How Do Content Filters Work?

The system uses different levels of filtering strength that you can adjust based on your needs:

  • None: No filtering applied

  • Low: Blocks only the most obvious inappropriate content

  • Medium: Provides balanced protection

  • High: Offers maximum safety with strict filtering

For example, content filters detect and flag inappropriate content. 

User Query: "You are very [derogatory remark] , you could not even complete a single task on time. 

Content Filter Analysis:

   ⚠️ Insult Detection: Derogatory term

User Query: "I'm so angry at my neighbor, I want to destroy their property!"

Content Filter Analysis:

  • 🚨 Violence: Threat of property damage (HIGH confidence)


How to Configure Content Filters in your AI Agent?

  1. In the Guardrails section of your AI Agent dashboard, click on “Content Filters”.
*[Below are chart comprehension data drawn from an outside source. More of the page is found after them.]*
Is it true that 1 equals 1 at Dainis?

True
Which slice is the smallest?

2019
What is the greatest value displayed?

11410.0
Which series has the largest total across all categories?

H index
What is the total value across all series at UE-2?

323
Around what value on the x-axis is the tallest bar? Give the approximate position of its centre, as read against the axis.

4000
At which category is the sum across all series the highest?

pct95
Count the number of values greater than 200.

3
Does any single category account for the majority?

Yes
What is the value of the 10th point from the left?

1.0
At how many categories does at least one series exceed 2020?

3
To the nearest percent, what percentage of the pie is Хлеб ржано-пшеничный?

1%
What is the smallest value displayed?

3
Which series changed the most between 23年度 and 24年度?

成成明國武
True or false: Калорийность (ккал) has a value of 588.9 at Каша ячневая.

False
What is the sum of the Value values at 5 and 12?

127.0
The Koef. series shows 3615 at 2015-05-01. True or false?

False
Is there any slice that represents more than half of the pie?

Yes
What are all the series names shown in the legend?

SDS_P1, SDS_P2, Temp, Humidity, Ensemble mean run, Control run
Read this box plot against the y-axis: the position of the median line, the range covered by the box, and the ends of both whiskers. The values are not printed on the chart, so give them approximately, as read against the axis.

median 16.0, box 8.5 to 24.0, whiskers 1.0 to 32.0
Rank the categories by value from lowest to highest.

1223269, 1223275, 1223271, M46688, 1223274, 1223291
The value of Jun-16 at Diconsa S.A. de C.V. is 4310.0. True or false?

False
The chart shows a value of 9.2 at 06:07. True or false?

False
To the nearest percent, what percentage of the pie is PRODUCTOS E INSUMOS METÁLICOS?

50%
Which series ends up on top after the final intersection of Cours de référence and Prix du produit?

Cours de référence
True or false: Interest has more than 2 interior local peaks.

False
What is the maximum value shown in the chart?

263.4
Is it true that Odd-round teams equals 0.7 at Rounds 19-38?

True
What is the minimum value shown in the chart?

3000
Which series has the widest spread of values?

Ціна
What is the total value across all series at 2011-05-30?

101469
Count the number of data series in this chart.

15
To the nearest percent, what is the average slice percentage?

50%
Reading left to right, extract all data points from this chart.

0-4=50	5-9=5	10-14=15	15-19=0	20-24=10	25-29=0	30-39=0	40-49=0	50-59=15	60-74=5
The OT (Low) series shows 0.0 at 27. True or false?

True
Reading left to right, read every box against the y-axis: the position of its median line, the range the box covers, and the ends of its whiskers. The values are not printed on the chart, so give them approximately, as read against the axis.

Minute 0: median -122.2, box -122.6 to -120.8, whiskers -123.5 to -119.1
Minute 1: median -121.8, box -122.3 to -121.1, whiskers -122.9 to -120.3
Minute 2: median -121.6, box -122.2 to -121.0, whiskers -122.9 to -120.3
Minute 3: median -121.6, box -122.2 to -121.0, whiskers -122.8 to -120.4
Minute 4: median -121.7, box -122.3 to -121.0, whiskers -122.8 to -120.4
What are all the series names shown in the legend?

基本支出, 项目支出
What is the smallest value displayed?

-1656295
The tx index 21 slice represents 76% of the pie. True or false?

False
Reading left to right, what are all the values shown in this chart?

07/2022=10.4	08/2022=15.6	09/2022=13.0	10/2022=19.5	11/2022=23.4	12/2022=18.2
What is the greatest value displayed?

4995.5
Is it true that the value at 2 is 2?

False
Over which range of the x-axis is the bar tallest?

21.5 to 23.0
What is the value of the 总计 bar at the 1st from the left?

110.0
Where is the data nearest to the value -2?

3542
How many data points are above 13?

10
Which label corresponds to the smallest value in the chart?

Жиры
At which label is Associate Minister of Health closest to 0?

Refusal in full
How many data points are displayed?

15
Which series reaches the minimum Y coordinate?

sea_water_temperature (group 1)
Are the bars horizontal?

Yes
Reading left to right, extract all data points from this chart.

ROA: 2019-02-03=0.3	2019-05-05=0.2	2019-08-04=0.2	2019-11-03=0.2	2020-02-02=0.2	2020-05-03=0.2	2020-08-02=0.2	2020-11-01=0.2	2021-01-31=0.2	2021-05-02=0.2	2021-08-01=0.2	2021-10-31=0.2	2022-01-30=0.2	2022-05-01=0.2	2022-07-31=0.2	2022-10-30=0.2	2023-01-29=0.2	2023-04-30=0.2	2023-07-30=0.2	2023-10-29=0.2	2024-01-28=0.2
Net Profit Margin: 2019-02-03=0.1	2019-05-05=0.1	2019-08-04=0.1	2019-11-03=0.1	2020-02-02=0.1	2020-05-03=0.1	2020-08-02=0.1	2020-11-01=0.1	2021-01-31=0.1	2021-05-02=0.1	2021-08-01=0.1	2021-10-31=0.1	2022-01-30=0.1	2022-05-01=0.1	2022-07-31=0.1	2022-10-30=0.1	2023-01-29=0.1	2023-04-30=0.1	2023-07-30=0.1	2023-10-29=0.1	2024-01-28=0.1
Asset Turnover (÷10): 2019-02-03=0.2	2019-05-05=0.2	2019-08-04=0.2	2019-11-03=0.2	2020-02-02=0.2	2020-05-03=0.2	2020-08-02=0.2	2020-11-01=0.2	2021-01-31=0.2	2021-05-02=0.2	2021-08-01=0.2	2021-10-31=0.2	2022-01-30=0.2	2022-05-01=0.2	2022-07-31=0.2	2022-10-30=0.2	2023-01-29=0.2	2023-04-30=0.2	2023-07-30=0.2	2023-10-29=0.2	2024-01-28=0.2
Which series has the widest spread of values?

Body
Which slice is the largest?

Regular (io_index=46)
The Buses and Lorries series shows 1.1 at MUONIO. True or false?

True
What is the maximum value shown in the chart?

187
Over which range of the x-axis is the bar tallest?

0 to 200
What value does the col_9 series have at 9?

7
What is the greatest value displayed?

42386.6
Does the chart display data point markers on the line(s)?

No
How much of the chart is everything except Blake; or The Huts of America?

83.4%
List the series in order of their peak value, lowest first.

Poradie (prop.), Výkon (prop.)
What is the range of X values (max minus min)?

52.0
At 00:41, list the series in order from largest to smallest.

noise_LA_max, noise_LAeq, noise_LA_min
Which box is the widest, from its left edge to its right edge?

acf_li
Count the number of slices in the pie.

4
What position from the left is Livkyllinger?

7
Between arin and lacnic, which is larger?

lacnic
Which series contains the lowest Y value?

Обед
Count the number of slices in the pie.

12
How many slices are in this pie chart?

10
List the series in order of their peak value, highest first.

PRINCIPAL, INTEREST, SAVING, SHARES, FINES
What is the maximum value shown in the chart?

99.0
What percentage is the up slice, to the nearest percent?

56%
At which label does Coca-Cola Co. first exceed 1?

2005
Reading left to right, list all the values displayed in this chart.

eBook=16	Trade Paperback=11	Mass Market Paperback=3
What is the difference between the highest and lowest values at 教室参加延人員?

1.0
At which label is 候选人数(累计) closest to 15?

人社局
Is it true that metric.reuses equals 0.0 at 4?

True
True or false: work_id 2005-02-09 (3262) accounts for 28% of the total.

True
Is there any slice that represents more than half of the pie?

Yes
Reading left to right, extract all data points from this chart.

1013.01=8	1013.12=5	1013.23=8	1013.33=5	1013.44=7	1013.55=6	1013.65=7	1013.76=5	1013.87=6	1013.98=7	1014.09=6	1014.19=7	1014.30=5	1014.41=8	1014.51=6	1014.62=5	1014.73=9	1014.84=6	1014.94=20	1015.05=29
  2. Under Filter Strength for Prompts, use the sliders to control how strictly the AI filters content in user prompts. You can set the intensity from None to High for each category (Hate, Insults, Violence, Sexual, Misconduct, Prompt Attack).

    Image
    Image

  3. Similarly, under Filter Strength for Responses, use the sliders to set the filter levels for generated responses, ensuring that the agent's output complies with your ethical and content guidelines.

    Image
    Image
  4. By adjusting these content filters, you can ensure that your AI agents operate safely and deliver appropriate, respectful communication while adhering to your brand’s policies and compliance standards.